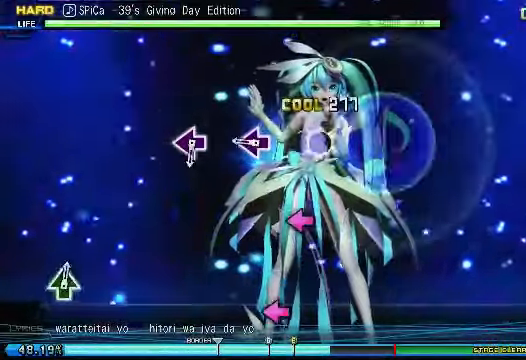
Gameplay with a controller (PlayStation layout); each line is a JSON object with the inputs held at the frame after it. "events" lists button and stick changes between this image and that frame as [ms after this image, input, new state], when the widget could be followed in between. Not read: left_stick.
{"buttons": [], "right_stick": "center"}
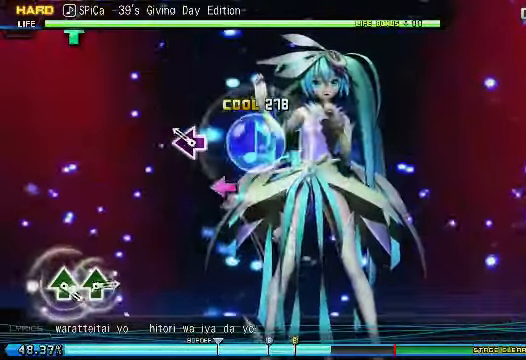
{"buttons": [], "right_stick": "center"}
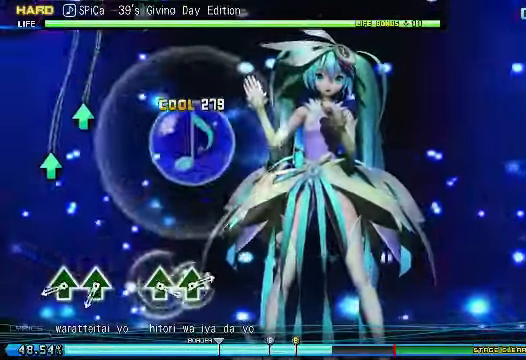
{"buttons": ["DPAD_UP"], "right_stick": "center", "events": [[500, "DPAD_UP", "down"]]}
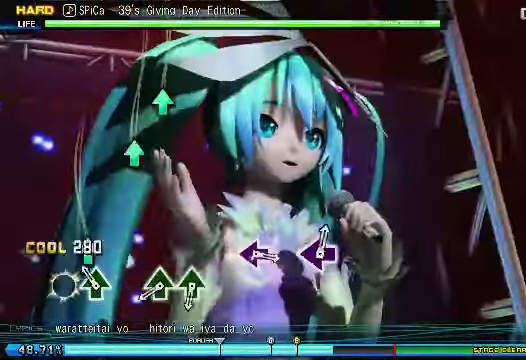
{"buttons": [], "right_stick": "center", "events": [[50, "DPAD_UP", "up"], [150, "DPAD_UP", "down"], [200, "DPAD_UP", "up"]]}
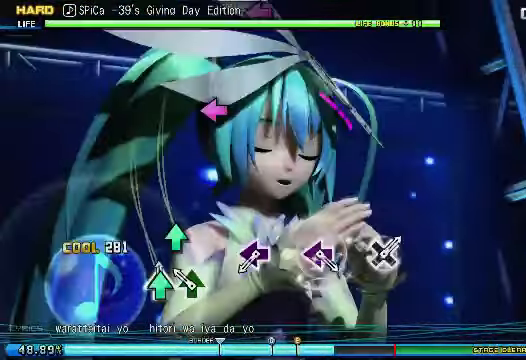
{"buttons": [], "right_stick": "center"}
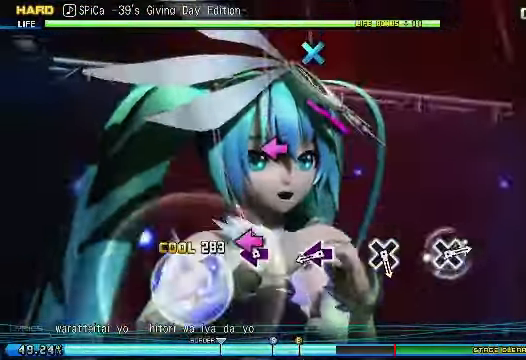
{"buttons": ["DPAD_LEFT"], "right_stick": "center", "events": [[100, "DPAD_LEFT", "down"], [250, "DPAD_LEFT", "up"], [500, "DPAD_LEFT", "down"]]}
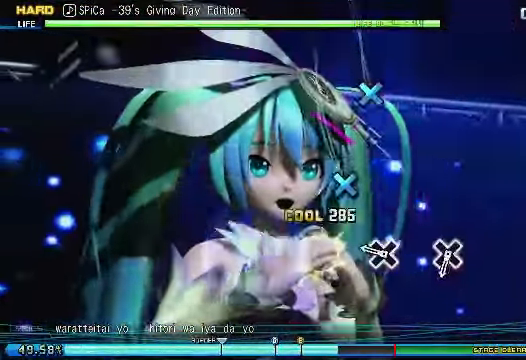
{"buttons": [], "right_stick": "center", "events": [[50, "DPAD_LEFT", "up"], [300, "CROSS", "down"], [400, "CROSS", "up"]]}
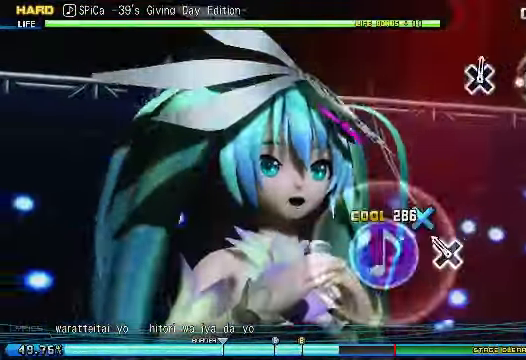
{"buttons": [], "right_stick": "center", "events": [[200, "CROSS", "down"], [300, "CROSS", "up"], [350, "CROSS", "down"], [400, "CROSS", "up"]]}
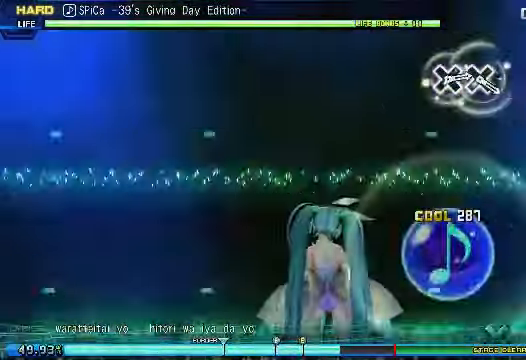
{"buttons": [], "right_stick": "center", "events": [[400, "CROSS", "down"], [500, "CROSS", "up"]]}
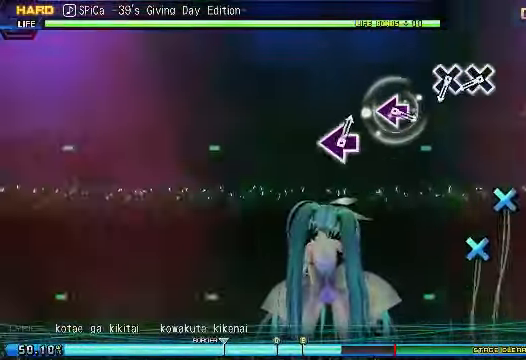
{"buttons": ["CROSS"], "right_stick": "center", "events": [[100, "CROSS", "down"], [200, "CROSS", "up"], [500, "CROSS", "down"]]}
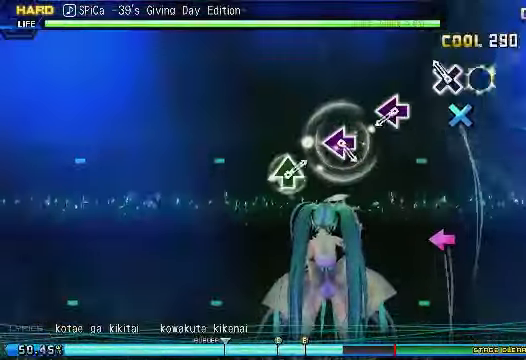
{"buttons": [], "right_stick": "center", "events": [[100, "CROSS", "up"], [200, "CROSS", "down"], [300, "CROSS", "up"]]}
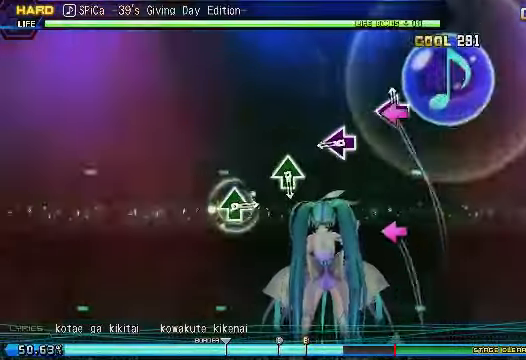
{"buttons": [], "right_stick": "center", "events": [[50, "DPAD_LEFT", "down"], [500, "DPAD_LEFT", "up"]]}
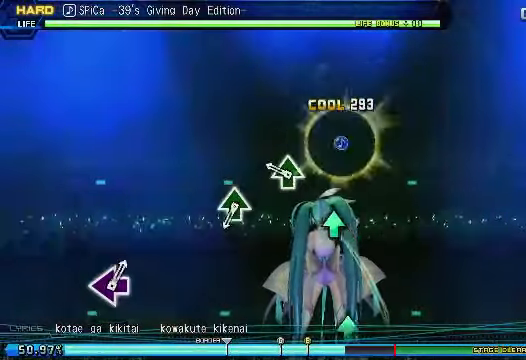
{"buttons": [], "right_stick": "center", "events": [[300, "DPAD_UP", "down"], [400, "DPAD_UP", "up"]]}
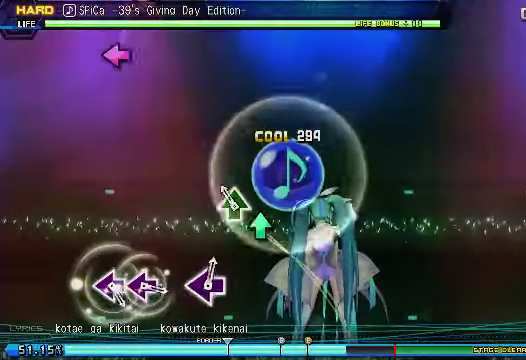
{"buttons": [], "right_stick": "center", "events": [[200, "DPAD_UP", "down"], [250, "DPAD_UP", "up"]]}
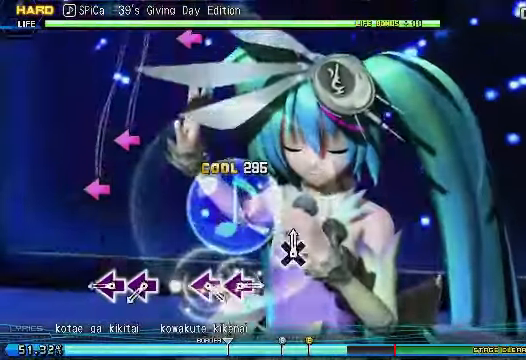
{"buttons": [], "right_stick": "center", "events": [[400, "DPAD_LEFT", "down"], [500, "DPAD_LEFT", "up"]]}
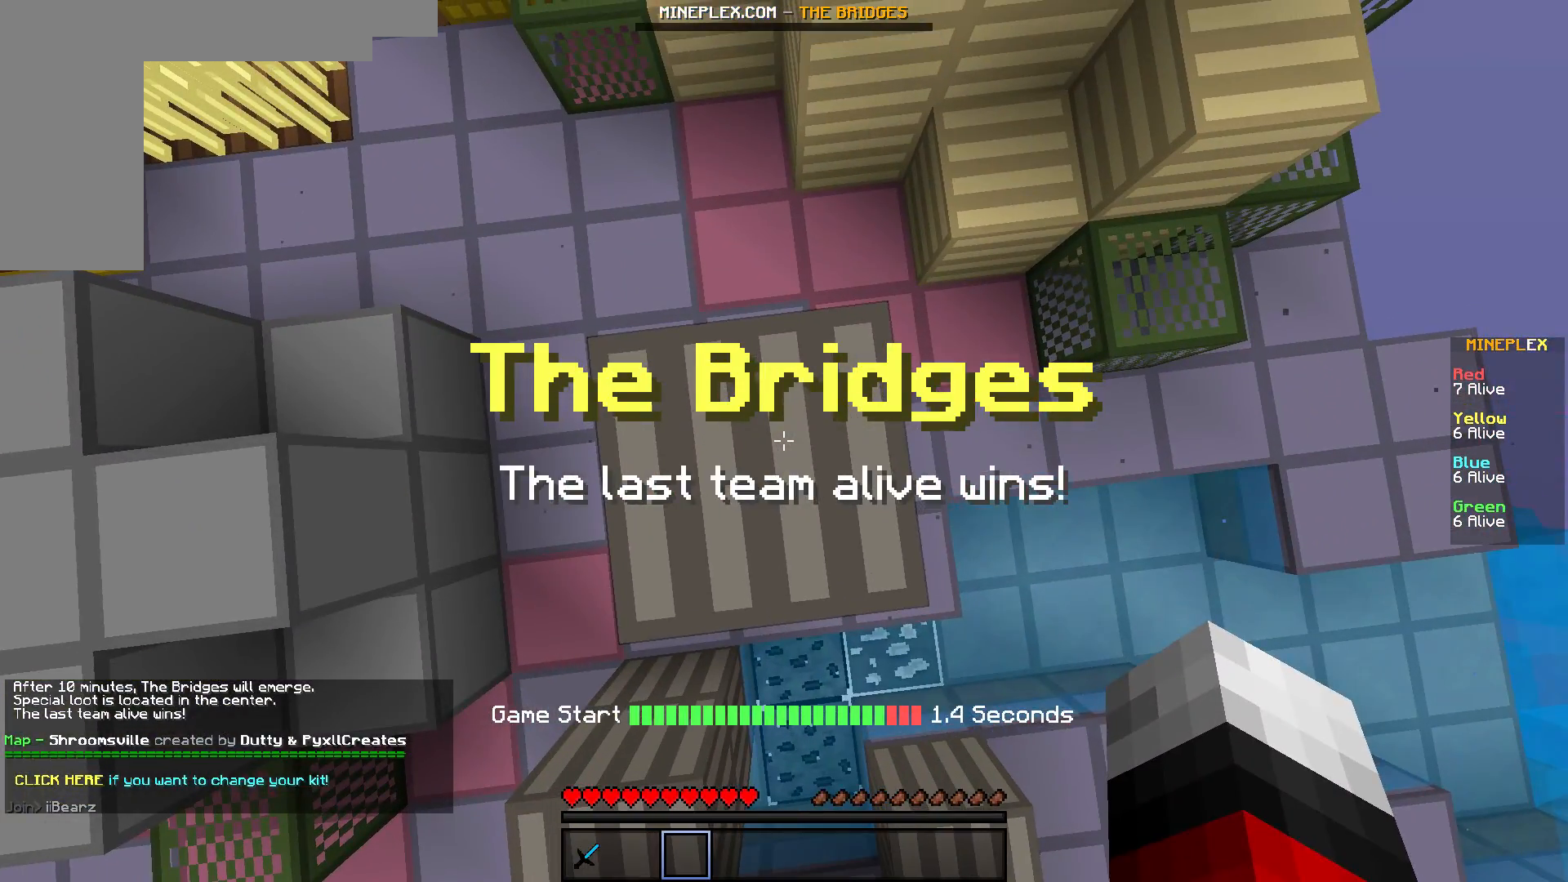
Gameplay with keyboard and mouse; each line is a JSON object with the keys and mouse buttons held at the frame after it. "events" lists presses ("down") and releases ("up") of "a", "d", "s", "w", "mouse_left" and "mouse_right" between this image and that frame as [ms after this image, input, new state], when the widget could be followed in between. "mouse_left", "mouse_right" = the "left", "right" buttons of the "mouse" list. No other keys are recorded. Fast repeated clicks can show as one long hold. Mouse movement is not recorded.
{"keys": [], "mouse": ["left"], "events": [[417, "mouse_left", "down"]]}
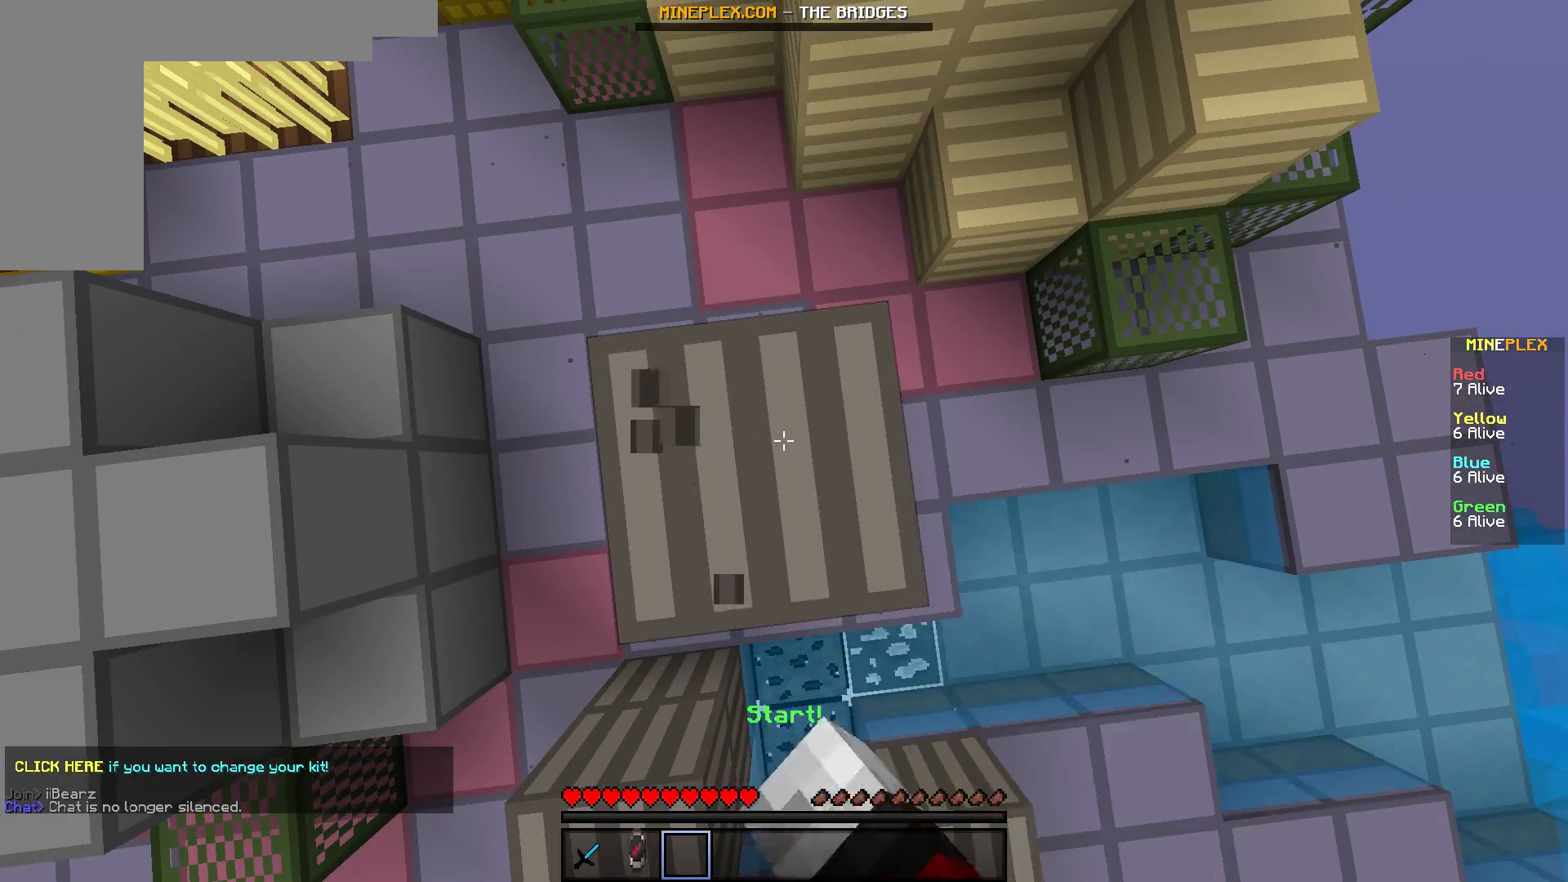
{"keys": [], "mouse": ["left"], "events": []}
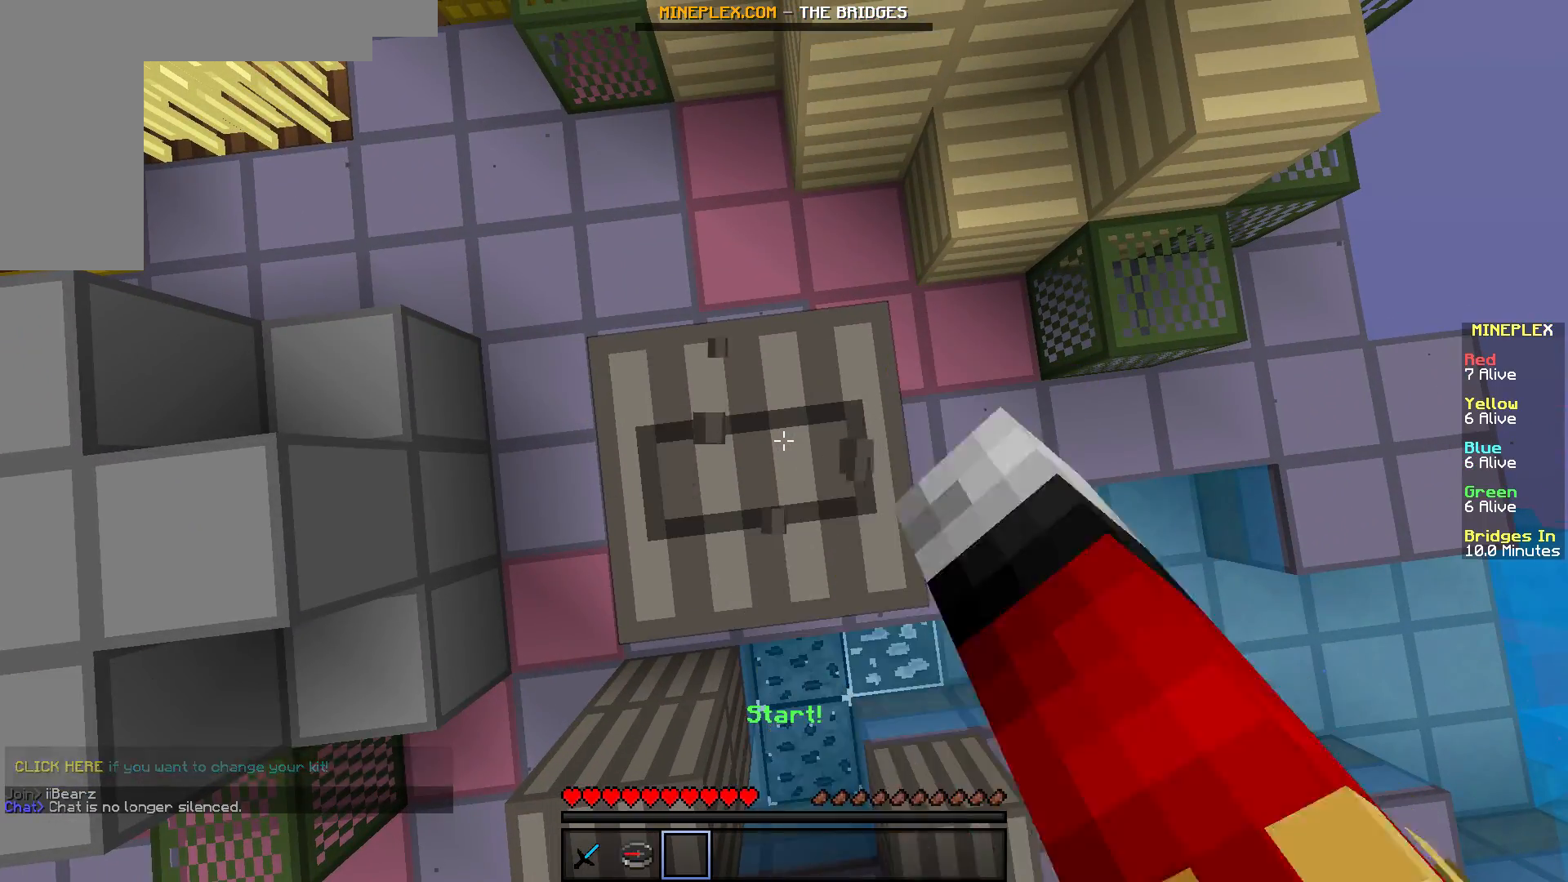
{"keys": [], "mouse": ["left"], "events": []}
:::::
Problem description:
Please hand back every entry above exactly, with no images in the copy.

Answer box:
Gameplay with a controller (PlayStation layout); each line is a JSON object with the inputs held at the frame after it. "events" lists button and stick changes between this image and that frame as [ms after this image, input, new state], when the widget could be followed in between. Not read: left_stick.
{"buttons": [], "right_stick": "center"}
{"buttons": [], "right_stick": "center"}
{"buttons": ["DPAD_UP"], "right_stick": "center", "events": [[500, "DPAD_UP", "down"]]}
{"buttons": [], "right_stick": "center", "events": [[50, "DPAD_UP", "up"], [150, "DPAD_UP", "down"], [200, "DPAD_UP", "up"]]}
{"buttons": [], "right_stick": "center"}
{"buttons": ["DPAD_LEFT"], "right_stick": "center", "events": [[100, "DPAD_LEFT", "down"], [250, "DPAD_LEFT", "up"], [500, "DPAD_LEFT", "down"]]}
{"buttons": [], "right_stick": "center", "events": [[50, "DPAD_LEFT", "up"], [300, "CROSS", "down"], [400, "CROSS", "up"]]}
{"buttons": [], "right_stick": "center", "events": [[200, "CROSS", "down"], [300, "CROSS", "up"], [350, "CROSS", "down"], [400, "CROSS", "up"]]}
{"buttons": [], "right_stick": "center", "events": [[400, "CROSS", "down"], [500, "CROSS", "up"]]}
{"buttons": ["CROSS"], "right_stick": "center", "events": [[100, "CROSS", "down"], [200, "CROSS", "up"], [500, "CROSS", "down"]]}
{"buttons": [], "right_stick": "center", "events": [[100, "CROSS", "up"], [200, "CROSS", "down"], [300, "CROSS", "up"]]}
{"buttons": [], "right_stick": "center", "events": [[50, "DPAD_LEFT", "down"], [500, "DPAD_LEFT", "up"]]}
{"buttons": [], "right_stick": "center", "events": [[300, "DPAD_UP", "down"], [400, "DPAD_UP", "up"]]}
{"buttons": [], "right_stick": "center", "events": [[200, "DPAD_UP", "down"], [250, "DPAD_UP", "up"]]}
{"buttons": [], "right_stick": "center", "events": [[400, "DPAD_LEFT", "down"], [500, "DPAD_LEFT", "up"]]}
Gameplay with keyboard and mouse; each line is a JSON object with the keys and mouse buttons held at the frame after it. "events" lists presses ("down") and releases ("up") of "a", "d", "s", "w", "mouse_left" and "mouse_right" between this image and that frame as [ms after this image, input, new state], when the widget could be followed in between. "mouse_left", "mouse_right" = the "left", "right" buttons of the "mouse" list. No other keys are recorded. Fast repeated clicks can show as one long hold. Mouse movement is not recorded.
{"keys": [], "mouse": ["left"], "events": [[417, "mouse_left", "down"]]}
{"keys": [], "mouse": ["left"], "events": []}
{"keys": [], "mouse": ["left"], "events": []}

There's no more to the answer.